Listed records

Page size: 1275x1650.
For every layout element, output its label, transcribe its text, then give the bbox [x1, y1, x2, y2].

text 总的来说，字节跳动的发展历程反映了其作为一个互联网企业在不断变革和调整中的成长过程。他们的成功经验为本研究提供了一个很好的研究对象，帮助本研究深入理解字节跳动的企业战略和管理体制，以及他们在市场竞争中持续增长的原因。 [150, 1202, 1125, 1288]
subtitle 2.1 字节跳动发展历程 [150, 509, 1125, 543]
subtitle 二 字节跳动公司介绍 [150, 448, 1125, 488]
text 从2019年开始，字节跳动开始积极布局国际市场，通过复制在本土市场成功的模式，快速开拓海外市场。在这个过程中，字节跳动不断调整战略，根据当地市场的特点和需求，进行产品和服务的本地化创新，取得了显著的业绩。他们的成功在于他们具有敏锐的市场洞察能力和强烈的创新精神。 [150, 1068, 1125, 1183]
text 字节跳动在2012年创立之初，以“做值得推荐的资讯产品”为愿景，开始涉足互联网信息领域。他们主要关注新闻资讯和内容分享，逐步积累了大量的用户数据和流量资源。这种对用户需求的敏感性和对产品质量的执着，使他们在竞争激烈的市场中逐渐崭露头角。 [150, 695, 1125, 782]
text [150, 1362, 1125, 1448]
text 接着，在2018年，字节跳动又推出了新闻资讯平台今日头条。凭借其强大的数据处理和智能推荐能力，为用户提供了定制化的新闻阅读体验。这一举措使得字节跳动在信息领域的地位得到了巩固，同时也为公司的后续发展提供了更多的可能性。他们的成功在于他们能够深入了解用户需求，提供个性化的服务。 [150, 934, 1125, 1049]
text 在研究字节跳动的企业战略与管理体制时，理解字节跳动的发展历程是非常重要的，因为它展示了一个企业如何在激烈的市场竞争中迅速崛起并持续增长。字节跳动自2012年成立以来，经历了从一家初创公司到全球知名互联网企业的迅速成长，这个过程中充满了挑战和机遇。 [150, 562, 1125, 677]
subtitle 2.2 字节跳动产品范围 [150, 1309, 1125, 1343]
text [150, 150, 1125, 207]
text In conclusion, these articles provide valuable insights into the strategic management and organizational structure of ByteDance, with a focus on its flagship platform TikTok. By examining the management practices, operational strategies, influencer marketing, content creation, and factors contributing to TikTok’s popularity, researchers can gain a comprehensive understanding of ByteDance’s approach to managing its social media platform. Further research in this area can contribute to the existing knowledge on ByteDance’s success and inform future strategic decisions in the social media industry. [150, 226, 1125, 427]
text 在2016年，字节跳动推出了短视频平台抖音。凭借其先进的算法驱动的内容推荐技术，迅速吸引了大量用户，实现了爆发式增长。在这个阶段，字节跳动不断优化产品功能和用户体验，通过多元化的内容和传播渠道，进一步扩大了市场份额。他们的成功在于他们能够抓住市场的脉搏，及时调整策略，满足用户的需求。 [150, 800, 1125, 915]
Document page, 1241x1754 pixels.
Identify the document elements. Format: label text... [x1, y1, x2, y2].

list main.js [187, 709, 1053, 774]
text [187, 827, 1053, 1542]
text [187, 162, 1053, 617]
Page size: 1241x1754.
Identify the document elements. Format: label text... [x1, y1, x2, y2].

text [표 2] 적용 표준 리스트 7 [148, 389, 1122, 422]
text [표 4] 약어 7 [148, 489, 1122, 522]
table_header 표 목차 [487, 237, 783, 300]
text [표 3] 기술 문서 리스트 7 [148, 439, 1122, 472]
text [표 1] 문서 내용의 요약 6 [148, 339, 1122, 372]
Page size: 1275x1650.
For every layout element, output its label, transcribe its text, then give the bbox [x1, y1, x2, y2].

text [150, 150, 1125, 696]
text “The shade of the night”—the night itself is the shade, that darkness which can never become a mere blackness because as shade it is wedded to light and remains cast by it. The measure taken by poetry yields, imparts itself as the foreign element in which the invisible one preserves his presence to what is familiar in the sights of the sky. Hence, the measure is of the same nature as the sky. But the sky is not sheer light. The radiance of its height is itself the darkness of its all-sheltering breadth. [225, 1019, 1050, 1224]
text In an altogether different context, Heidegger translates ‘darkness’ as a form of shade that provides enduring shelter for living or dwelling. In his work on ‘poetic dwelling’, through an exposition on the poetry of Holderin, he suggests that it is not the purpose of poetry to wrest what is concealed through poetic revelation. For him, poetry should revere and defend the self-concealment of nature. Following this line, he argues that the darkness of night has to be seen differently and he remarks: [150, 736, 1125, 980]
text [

Problem description
Give an exact repetition of all the material.

Task output
Page size: 1275x1650.
For every layout element, output its label, transcribe its text, then give the bbox [x1, y1, x2, y2].

text 总的来说，字节跳动的发展历程反映了其作为一个互联网企业在不断变革和调整中的成长过程。他们的成功经验为本研究提供了一个很好的研究对象，帮助本研究深入理解字节跳动的企业战略和管理体制，以及他们在市场竞争中持续增长的原因。 [150, 1202, 1125, 1288]
subtitle 2.1 字节跳动发展历程 [150, 509, 1125, 543]
subtitle 二 字节跳动公司介绍 [150, 448, 1125, 488]
text 从2019年开始，字节跳动开始积极布局国际市场，通过复制在本土市场成功的模式，快速开拓海外市场。在这个过程中，字节跳动不断调整战略，根据当地市场的特点和需求，进行产品和服务的本地化创新，取得了显著的业绩。他们的成功在于他们具有敏锐的市场洞察能力和强烈的创新精神。 [150, 1068, 1125, 1183]
text 字节跳动在2012年创立之初，以“做值得推荐的资讯产品”为愿景，开始涉足互联网信息领域。他们主要关注新闻资讯和内容分享，逐步积累了大量的用户数据和流量资源。这种对用户需求的敏感性和对产品质量的执着，使他们在竞争激烈的市场中逐渐崭露头角。 [150, 695, 1125, 782]
text [150, 1362, 1125, 1448]
text 接着，在2018年，字节跳动又推出了新闻资讯平台今日头条。凭借其强大的数据处理和智能推荐能力，为用户提供了定制化的新闻阅读体验。这一举措使得字节跳动在信息领域的地位得到了巩固，同时也为公司的后续发展提供了更多的可能性。他们的成功在于他们能够深入了解用户需求，提供个性化的服务。 [150, 934, 1125, 1049]
text 在研究字节跳动的企业战略与管理体制时，理解字节跳动的发展历程是非常重要的，因为它展示了一个企业如何在激烈的市场竞争中迅速崛起并持续增长。字节跳动自2012年成立以来，经历了从一家初创公司到全球知名互联网企业的迅速成长，这个过程中充满了挑战和机遇。 [150, 562, 1125, 677]
subtitle 2.2 字节跳动产品范围 [150, 1309, 1125, 1343]
text [150, 150, 1125, 207]
text In conclusion, these articles provide valuable insights into the strategic management and organizational structure of ByteDance, with a focus on its flagship platform TikTok. By examining the management practices, operational strategies, influencer marketing, content creation, and factors contributing to TikTok’s popularity, researchers can gain a comprehensive understanding of ByteDance’s approach to managing its social media platform. Further research in this area can contribute to the existing knowledge on ByteDance’s success and inform future strategic decisions in the social media industry. [150, 226, 1125, 427]
text 在2016年，字节跳动推出了短视频平台抖音。凭借其先进的算法驱动的内容推荐技术，迅速吸引了大量用户，实现了爆发式增长。在这个阶段，字节跳动不断优化产品功能和用户体验，通过多元化的内容和传播渠道，进一步扩大了市场份额。他们的成功在于他们能够抓住市场的脉搏，及时调整策略，满足用户的需求。 [150, 800, 1125, 915]
Document page, 1241x1754 pixels.
Identify the document elements. Format: label text... [x1, y1, x2, y2].

list main.js [187, 709, 1053, 774]
text [187, 827, 1053, 1542]
text [187, 162, 1053, 617]
Page size: 1241x1754.
Identify the document elements. Format: label text... [x1, y1, x2, y2].

text [표 2] 적용 표준 리스트 7 [148, 389, 1122, 422]
text [표 4] 약어 7 [148, 489, 1122, 522]
table_header 표 목차 [487, 237, 783, 300]
text [표 3] 기술 문서 리스트 7 [148, 439, 1122, 472]
text [표 1] 문서 내용의 요약 6 [148, 339, 1122, 372]
Page size: 1275x1650.
For every layout element, output its label, transcribe its text, then give the bbox [x1, y1, x2, y2].

text [150, 150, 1125, 696]
text “The shade of the night”—the night itself is the shade, that darkness which can never become a mere blackness because as shade it is wedded to light and remains cast by it. The measure taken by poetry yields, imparts itself as the foreign element in which the invisible one preserves his presence to what is familiar in the sights of the sky. Hence, the measure is of the same nature as the sky. But the sky is not sheer light. The radiance of its height is itself the darkness of its all-sheltering breadth. [225, 1019, 1050, 1224]
text In an altogether different context, Heidegger translates ‘darkness’ as a form of shade that provides enduring shelter for living or dwelling. In his work on ‘poetic dwelling’, through an exposition on the poetry of Holderin, he suggests that it is not the purpose of poetry to wrest what is concealed through poetic revelation. For him, poetry should revere and defend the self-concealment of nature. Following this line, he argues that the darkness of night has to be seen differently and he remarks: [150, 736, 1125, 980]
text [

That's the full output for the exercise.